Task details: What you return must be every line below that includes the word "Left".

━━━ Data shown ━━━

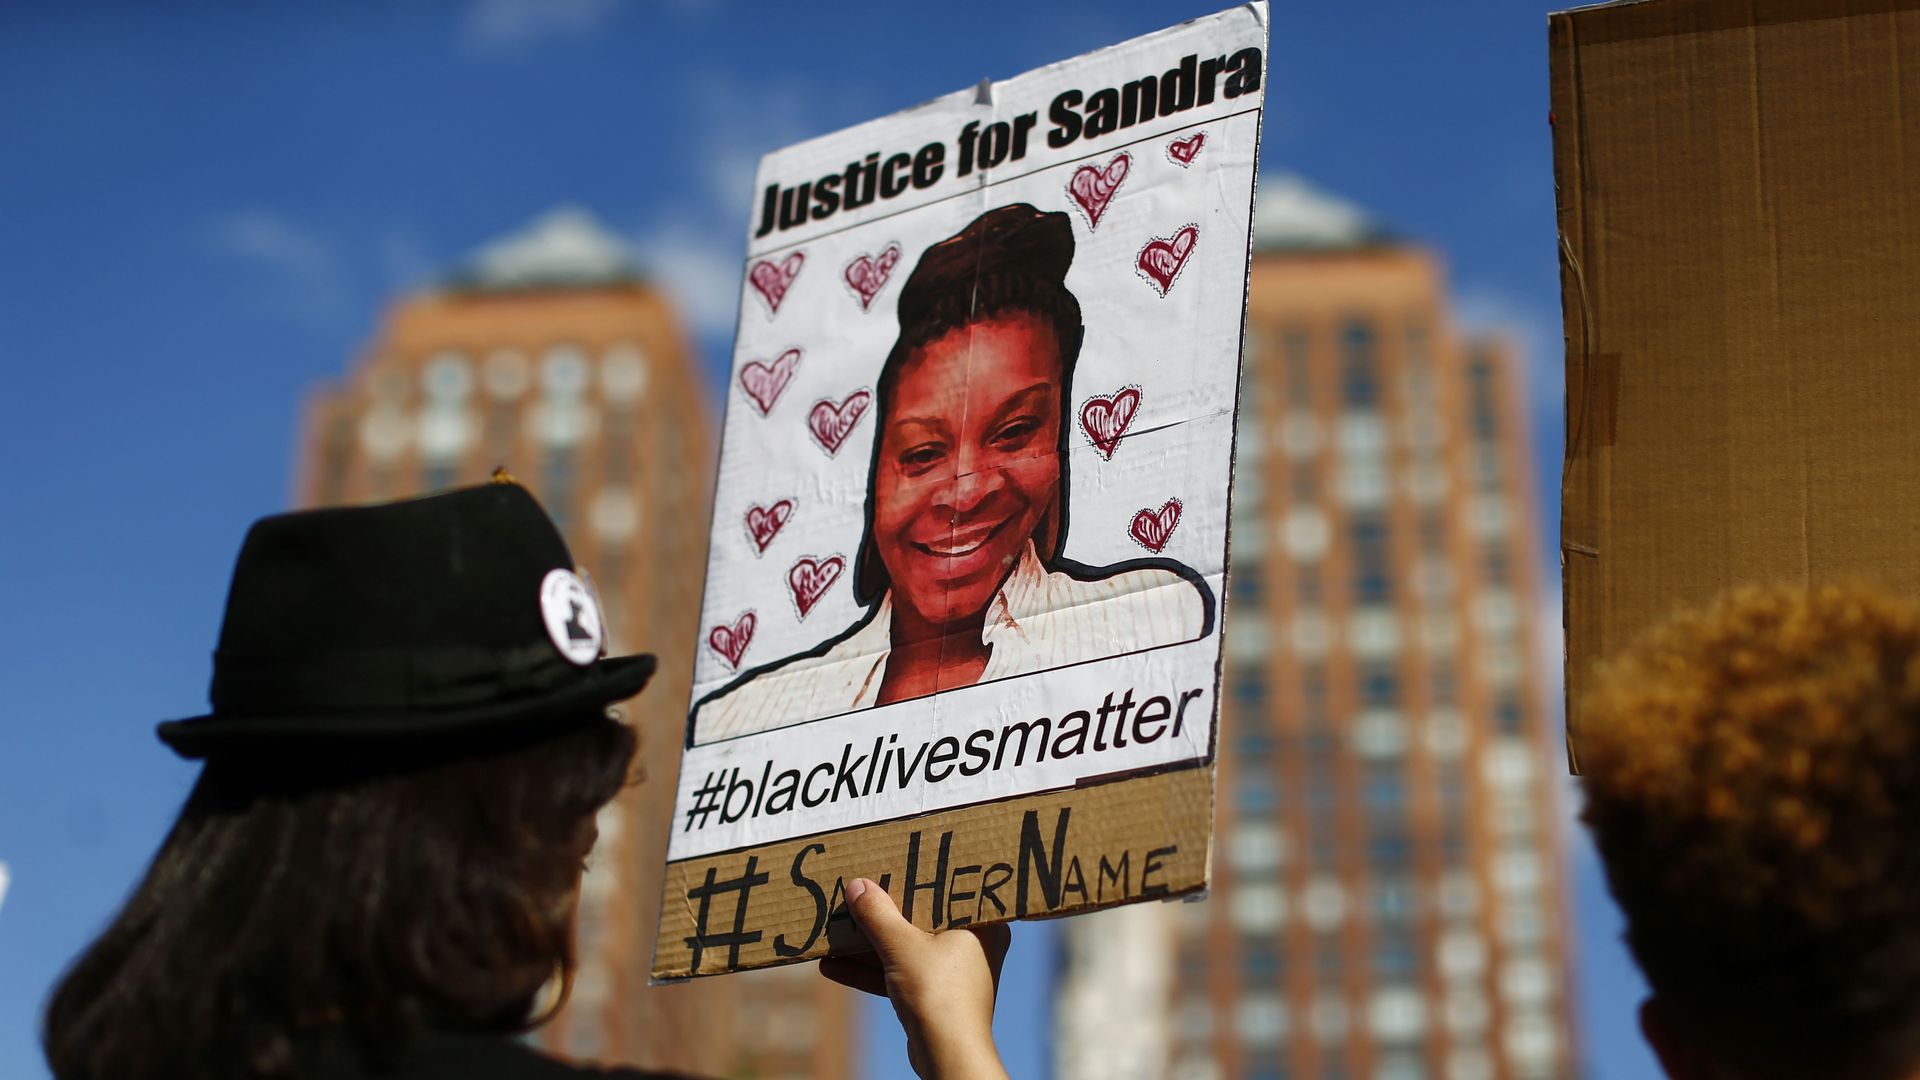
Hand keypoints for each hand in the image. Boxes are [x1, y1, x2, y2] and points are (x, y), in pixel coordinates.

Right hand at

━━━
━━━ Data shown ━━━

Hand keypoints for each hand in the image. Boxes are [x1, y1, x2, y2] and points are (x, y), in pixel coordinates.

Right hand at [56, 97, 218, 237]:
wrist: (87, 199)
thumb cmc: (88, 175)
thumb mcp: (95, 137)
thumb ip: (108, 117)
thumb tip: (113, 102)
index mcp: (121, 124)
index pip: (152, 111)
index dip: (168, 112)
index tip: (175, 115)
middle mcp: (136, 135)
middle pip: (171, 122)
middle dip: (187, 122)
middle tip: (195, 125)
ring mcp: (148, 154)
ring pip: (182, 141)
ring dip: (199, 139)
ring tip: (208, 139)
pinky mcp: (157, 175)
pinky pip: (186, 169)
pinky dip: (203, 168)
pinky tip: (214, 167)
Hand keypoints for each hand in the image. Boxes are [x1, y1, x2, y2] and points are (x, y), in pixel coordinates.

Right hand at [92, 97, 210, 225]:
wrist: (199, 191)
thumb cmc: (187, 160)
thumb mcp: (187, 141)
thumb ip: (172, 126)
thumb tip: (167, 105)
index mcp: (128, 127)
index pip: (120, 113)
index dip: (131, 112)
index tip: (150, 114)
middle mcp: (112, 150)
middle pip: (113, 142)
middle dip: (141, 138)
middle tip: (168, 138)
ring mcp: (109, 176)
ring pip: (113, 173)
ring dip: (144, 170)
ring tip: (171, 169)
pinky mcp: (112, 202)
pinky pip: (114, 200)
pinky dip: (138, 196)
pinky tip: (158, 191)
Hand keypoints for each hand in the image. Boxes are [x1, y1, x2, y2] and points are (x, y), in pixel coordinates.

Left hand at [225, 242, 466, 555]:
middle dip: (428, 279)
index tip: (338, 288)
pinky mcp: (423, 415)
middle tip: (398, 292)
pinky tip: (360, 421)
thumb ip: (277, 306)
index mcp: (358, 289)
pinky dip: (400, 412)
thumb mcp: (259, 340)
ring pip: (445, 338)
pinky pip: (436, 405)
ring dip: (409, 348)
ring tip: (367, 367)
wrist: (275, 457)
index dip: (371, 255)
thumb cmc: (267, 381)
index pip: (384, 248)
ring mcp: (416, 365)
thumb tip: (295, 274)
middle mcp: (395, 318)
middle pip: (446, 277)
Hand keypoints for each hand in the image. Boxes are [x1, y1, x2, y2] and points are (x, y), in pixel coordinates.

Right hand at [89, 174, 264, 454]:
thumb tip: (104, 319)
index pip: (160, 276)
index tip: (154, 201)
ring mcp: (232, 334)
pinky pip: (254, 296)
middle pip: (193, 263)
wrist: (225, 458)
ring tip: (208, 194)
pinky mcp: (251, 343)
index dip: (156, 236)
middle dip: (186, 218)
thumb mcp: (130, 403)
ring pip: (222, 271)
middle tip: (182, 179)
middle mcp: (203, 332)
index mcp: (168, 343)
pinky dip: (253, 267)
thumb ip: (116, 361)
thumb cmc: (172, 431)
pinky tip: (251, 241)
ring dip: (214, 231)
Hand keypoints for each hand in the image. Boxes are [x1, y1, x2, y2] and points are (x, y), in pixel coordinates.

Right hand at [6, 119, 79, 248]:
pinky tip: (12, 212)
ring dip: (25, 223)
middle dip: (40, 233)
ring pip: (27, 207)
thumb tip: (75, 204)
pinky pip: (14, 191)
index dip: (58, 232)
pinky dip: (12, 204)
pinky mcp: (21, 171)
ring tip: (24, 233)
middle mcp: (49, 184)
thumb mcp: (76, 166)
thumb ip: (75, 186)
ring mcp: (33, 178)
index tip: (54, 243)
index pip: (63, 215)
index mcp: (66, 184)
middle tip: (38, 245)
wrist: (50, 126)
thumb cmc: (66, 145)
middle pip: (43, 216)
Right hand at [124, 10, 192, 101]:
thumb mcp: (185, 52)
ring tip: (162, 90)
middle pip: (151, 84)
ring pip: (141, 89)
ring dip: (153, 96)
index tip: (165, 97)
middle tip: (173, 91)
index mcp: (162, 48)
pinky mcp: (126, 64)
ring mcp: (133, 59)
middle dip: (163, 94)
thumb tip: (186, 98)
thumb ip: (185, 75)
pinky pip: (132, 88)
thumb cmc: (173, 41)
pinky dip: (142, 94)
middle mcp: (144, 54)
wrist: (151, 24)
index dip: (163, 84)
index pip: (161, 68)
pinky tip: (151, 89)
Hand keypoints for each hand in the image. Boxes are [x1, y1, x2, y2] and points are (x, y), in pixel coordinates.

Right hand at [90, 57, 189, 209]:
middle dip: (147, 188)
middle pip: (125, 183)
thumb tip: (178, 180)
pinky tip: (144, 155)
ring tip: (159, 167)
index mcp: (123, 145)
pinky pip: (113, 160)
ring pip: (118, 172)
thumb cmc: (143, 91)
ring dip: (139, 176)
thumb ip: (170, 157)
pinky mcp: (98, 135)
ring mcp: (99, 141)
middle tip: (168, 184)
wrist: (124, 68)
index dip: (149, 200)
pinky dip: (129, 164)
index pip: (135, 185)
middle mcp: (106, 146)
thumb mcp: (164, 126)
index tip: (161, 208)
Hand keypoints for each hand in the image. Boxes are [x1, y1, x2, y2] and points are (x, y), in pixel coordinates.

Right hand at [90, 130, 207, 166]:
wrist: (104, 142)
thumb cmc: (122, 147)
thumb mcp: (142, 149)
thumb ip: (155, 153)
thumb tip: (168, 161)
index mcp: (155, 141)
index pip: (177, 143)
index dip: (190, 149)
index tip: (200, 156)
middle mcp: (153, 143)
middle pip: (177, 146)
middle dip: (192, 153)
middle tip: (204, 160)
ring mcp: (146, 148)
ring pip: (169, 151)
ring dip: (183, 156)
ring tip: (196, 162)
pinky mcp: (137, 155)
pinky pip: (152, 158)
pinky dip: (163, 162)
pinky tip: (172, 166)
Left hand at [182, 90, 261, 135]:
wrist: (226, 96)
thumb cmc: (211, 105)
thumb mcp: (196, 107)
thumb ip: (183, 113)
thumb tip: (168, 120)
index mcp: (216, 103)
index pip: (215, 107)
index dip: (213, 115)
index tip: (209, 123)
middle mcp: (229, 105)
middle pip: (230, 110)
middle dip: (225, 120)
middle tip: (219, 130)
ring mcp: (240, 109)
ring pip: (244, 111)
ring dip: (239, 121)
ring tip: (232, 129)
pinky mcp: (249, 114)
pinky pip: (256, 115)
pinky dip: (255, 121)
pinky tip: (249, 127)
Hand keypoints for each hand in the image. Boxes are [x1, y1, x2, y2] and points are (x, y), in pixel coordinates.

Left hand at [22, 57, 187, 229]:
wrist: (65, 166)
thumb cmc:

━━━
━━━ Data shown ━━━

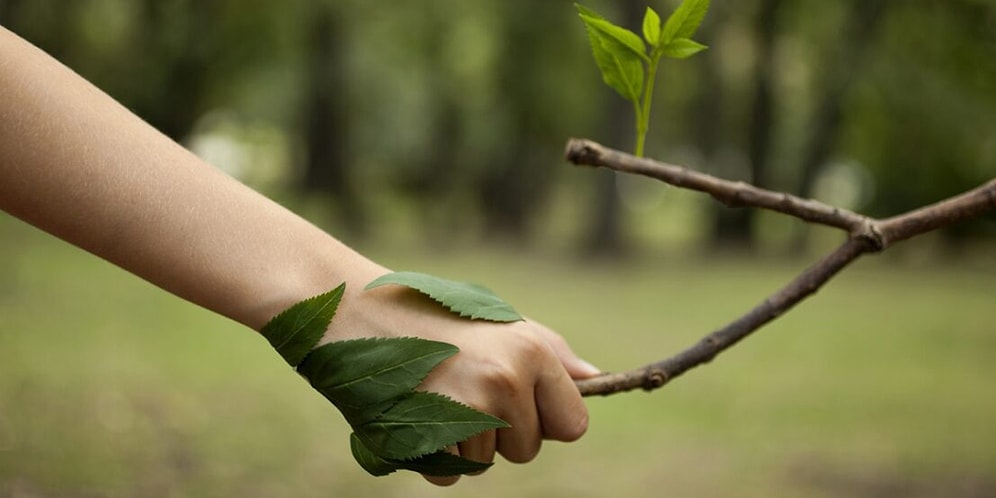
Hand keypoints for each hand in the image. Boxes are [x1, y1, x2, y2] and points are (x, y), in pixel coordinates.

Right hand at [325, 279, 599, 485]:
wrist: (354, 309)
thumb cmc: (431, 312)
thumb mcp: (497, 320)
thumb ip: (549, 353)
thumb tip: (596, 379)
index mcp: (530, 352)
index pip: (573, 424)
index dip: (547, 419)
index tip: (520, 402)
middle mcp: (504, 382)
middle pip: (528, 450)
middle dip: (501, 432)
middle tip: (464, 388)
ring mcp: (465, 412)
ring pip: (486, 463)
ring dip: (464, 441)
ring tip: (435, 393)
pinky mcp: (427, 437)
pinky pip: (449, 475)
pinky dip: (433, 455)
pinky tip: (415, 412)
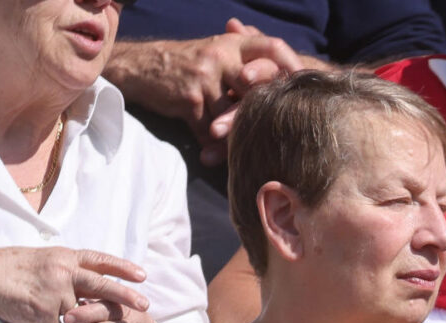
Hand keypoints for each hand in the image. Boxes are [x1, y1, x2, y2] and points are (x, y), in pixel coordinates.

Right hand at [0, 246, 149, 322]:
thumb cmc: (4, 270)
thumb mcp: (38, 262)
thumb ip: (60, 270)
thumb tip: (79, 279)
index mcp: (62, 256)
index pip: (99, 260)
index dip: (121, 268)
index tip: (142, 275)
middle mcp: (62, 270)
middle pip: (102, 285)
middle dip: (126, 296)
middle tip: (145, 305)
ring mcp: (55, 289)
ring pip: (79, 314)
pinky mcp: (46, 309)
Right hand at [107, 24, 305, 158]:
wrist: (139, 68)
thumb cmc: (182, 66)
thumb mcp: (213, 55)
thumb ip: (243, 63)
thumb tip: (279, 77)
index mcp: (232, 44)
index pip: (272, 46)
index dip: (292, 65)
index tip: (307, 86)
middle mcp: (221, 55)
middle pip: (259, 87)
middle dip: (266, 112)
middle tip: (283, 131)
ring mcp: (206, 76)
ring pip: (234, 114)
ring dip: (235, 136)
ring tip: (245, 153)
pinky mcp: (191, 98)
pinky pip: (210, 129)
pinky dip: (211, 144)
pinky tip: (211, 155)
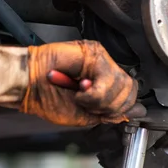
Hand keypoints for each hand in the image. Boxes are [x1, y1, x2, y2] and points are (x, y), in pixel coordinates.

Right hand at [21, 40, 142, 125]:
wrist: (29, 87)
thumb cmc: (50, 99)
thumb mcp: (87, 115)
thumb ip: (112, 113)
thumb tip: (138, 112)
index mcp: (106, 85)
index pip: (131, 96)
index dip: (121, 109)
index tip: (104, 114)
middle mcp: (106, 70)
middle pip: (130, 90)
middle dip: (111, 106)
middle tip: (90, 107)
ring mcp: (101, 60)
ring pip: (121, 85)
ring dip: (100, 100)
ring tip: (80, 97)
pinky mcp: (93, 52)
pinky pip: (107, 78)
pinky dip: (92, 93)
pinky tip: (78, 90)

━━━

Worked solution:
Left hand at [225, 242, 466, 555]:
Left hand at [182, 90, 261, 135]:
Left hand at [22, 57, 187, 229]:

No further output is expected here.